Gianyar – Stadion Kapten I Wayan Dipta, Bali, menjadi panggung krusial bagi Persib Bandung dalam menghadapi laga semifinal Piala Presiden 2026.
Skuad berjuluk Pangeran Biru ini akan meladeni rival abadi mereka, Persija Jakarta, pada Selasa, 4 Agustus 2026, pukul 16.30 WITA.
Kepercayaan diri para pemain Persib sedang berada di titik tertinggi menjelang duel bertajuk El Clasico tersebut.
Hal ini didorong oleh catatan impresif mereka selama babak penyisihan grup turnamen pramusim ini.
Anak asuh Igor Tolic sukses menyapu bersih tiga pertandingan dengan hasil sempurna.
Persib mencatatkan rekor clean sheet setelah menang 1-0 atas Arema FC, DPMM FC, serta Tampines Rovers FC.
Raihan sembilan poin tersebut menjadi bekal berharga untuk menjaga momentum kemenangan di babak semifinal.
Gelandang Persib Bandung, Adam Alis, menyatakan bahwa timnya telah melakukan persiapan matang baik dari sisi taktik maupun mental.

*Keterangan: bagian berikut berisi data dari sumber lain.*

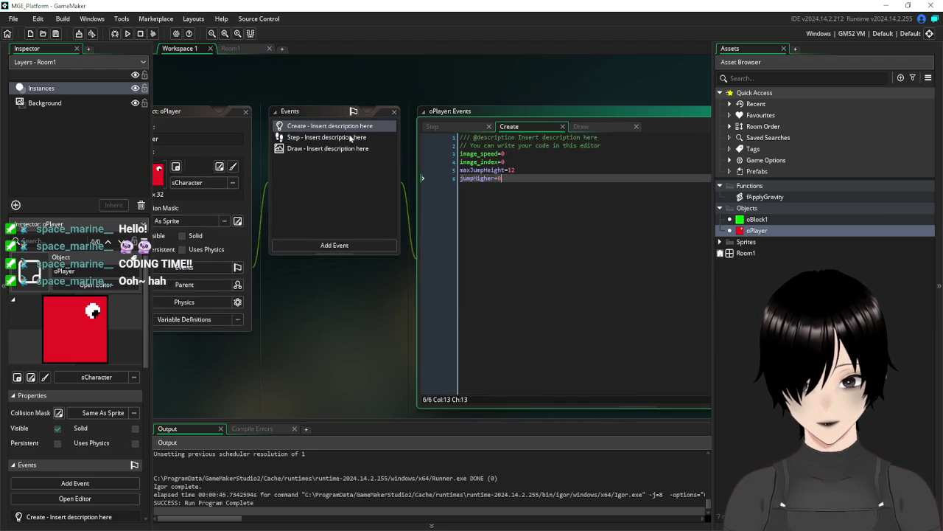
- Add grounded=false after jumpHigher=0 in oPlayer's Create event
key("Return")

Namun, ia menegaskan bahwa timnya tidak ingin terjebak dalam euforia berlebihan atau bersikap jemawa.
Adam Alis secara khusus memberikan perhatian pada kualitas individu yang dimiliki oleh Persija Jakarta.
Ia menyoroti kedalaman skuad Macan Kemayoran yang memiliki daya serang sangat berbahaya.

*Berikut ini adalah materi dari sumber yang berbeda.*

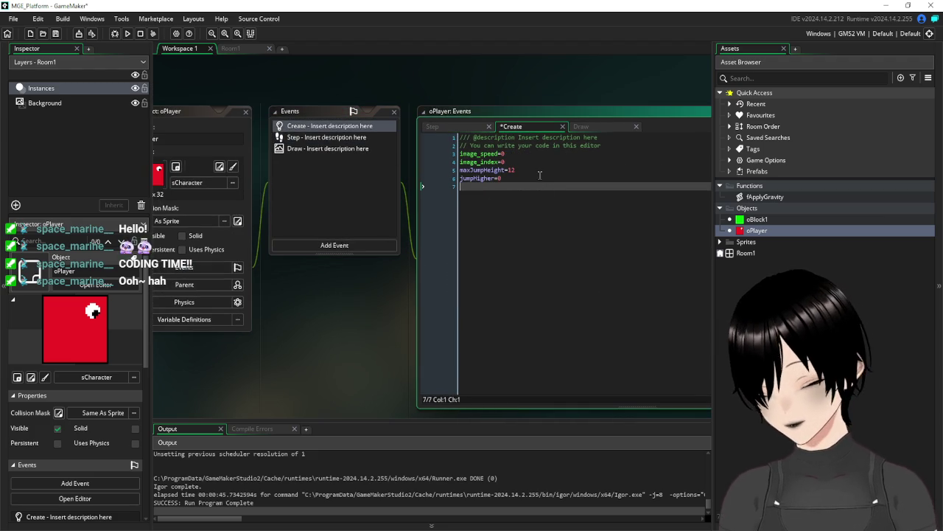
type("groun")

Nama-nama seperti Gustavo Almeida, Witan Sulaeman, hingga Zahaby Gholy masuk dalam daftar pemain yang harus diwaspadai.
Selain itu, skema serangan melalui lemparan ke dalam jarak jauh milik Pratama Arhan juga menjadi perhatian khusus bagi lini pertahanan Persib.
“Di setiap lini mereka sangat bagus, terutama penyerangan,” ujar Adam Alis.
“Ada juga Arhan yang punya lemparan jauh,” tambahnya.
Adam menegaskan bahwa seluruh pemain Persib harus tetap waspada karena kualitas pemain Persija yang tergolong merata.
Di sisi lain, bagi Persija Jakarta, pertandingan ini merupakan ujian penting untuk mengukur progres tim.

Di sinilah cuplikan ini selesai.